----- Text provided -----

Pushing or Pulling Device

Abstract

A handling assembly includes motor driver wheel assemblies that are supported on one or more platforms. The wheel assembles can be moved inwardly into engagement with tubing, cable or rods extending through the platforms so that the tubing, cable or rods can be raised or lowered in a controlled manner by frictional contact between the driven wheels and the tubing, cable or rods.

Description

BACKGROUND OF INVENTION

1. Field of the Invention

This invention is directed to a device for raising or lowering tubing, cable, rods, casing or tubular structure for example, but not limited to, within a well. Such devices are commonly called snubbing assemblies or snubbers when used in conjunction with a well. This invention may be used in any industry or application where there is a need to raise and lower a tubing, cable, rod, or the like in a controlled manner.

2. Description of Related Art

The purpose of a snubbing unit is to run tubing or pipe into and out of the well bore with the well bore having a greater pressure than the normal atmospheric pressure. In most cases during drilling or completion of an oil and gas well, if the well pressure exceeds the weight of the tubing or pipe the tubing could be ejected from the well. This pipe ejection is referred to as a blow out. In order to prevent this ejection the oil and gas industry uses two methods for controlling the well. One method is to use a weighting to control it and the other is to complete the well using live well procedures i.e. snubbing. Recently the oil and gas industry has begun to better understand that the use of drilling mud/weighting materials with a high enough weight to balance the well's natural pressure can cause damage to the formation thus inhibiting the productivity of the well. Therefore the practice of insertion of the tubing into and out of the well bore under pressure (snubbing) has increased.

The current method used for this under balanced insertion of the tubing, referred to as snubbing, is a process that uses cables, chains or hydraulic cylinders and two sets of inverted slips to push the tubing into and out of the well bore under pressure. This is done in a hand over hand process where one set of the slips are closed around the tubing and then pulled against the opposing force of the well. This load or well bore force is then transferred through the pipe and then to the slips. The pipe is held stationary by one set of slips that are tied to the well while the other set of slips travel up and down the pipe. The traveling slips grab the tubing or pipe and the slips are then draw downward. Once the load of the tubing or pipe is transferred to these slips, the stationary slips are opened and the pipe is pushed into the wellbore through either a stripping rubber or a set of blow out preventer (BOP) rams, both of which are designed to seal around the outside of the pipe or tubing keeping the well bore pressure contained. Once the traveling set of slips has reached its lowest travel point, the bottom or stationary set of slips are closed and the traveling set of slips are opened and raised to take another bite. The process is then repeated until the length of the pipe can be fully inserted into the well. This process is very slow and requires a well organized movement between the two sets of slips.

-----

• [Work instructions]
- a) According to the text on the pushing or pulling device, why has the practice of snubbing increased in the oil and gas industry?
- b) Revise the stretch from "A handling assembly" through "cable or rods." in the text on the pushing or pulling device, replacing "platforms" with "frames" throughout.

----- Supplied material -----

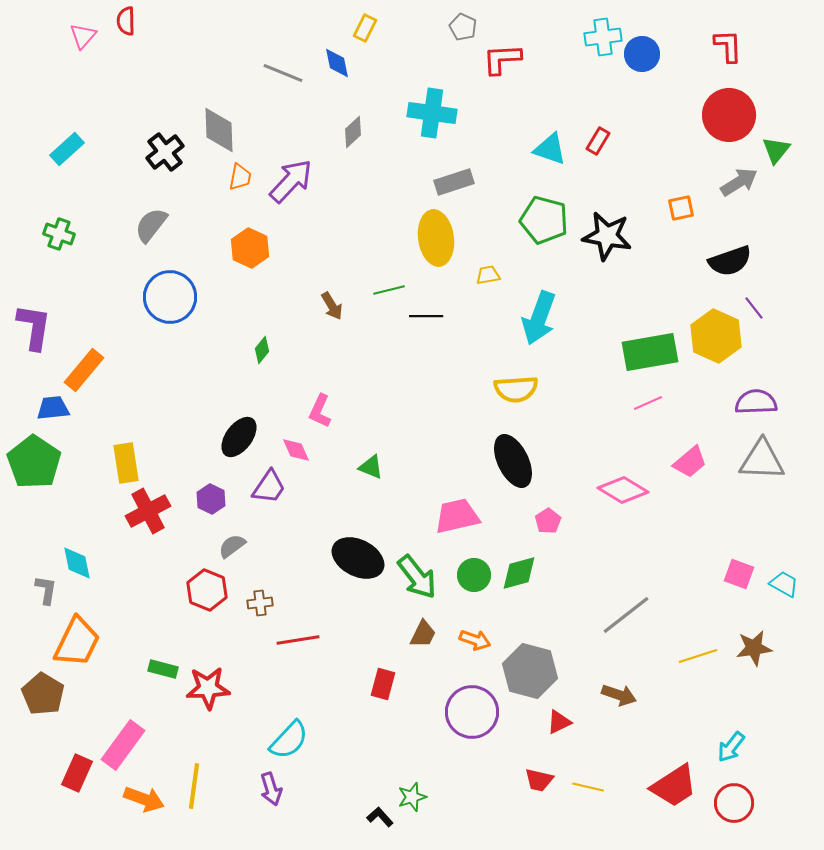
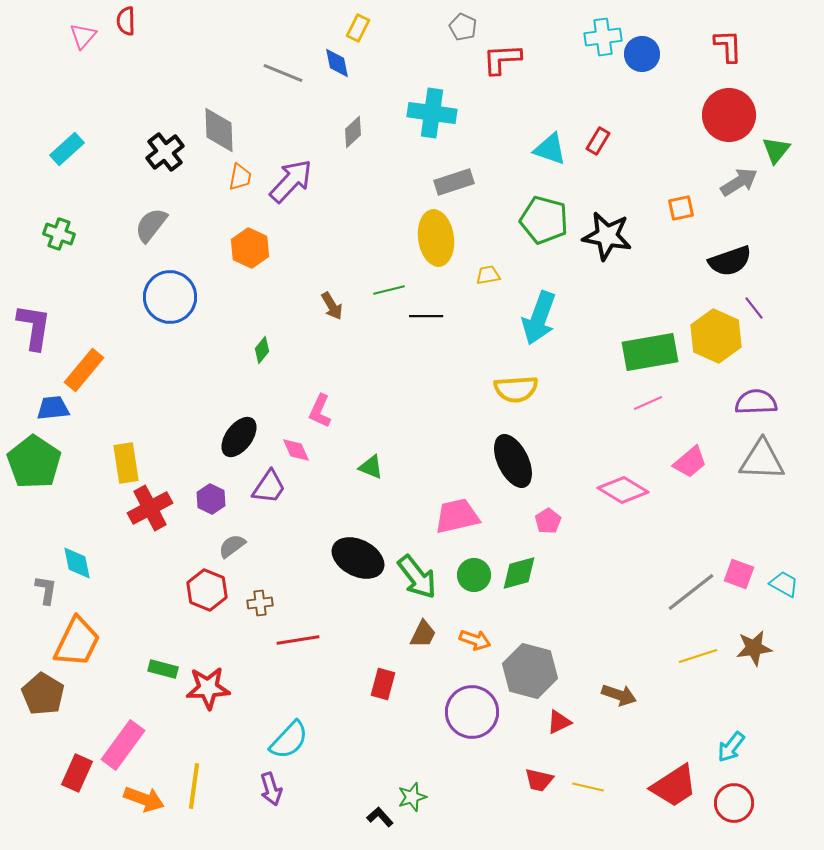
yellow rectangle at (365, 28): moved 7 px left
red cross at (148, 511): moved 2 px right, 3 px up
gray line at (626, 615): moved 65 px right, 23 px up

-----

• [Solutions by task]
- a) Snubbing has increased because the industry has begun to better understand that drilling mud or weighting materials heavy enough to balance a well's natural pressure can damage the formation. That damage inhibits the well's productivity.

- b)
A handling assembly includes motor driver wheel assemblies that are supported on one or more frames. The wheel assembles can be moved inwardly into engagement with tubing, cable or rods extending through the frames so that the tubing, cable or rods can be raised or lowered in a controlled manner by frictional contact between the driven wheels and the tubing, cable or rods.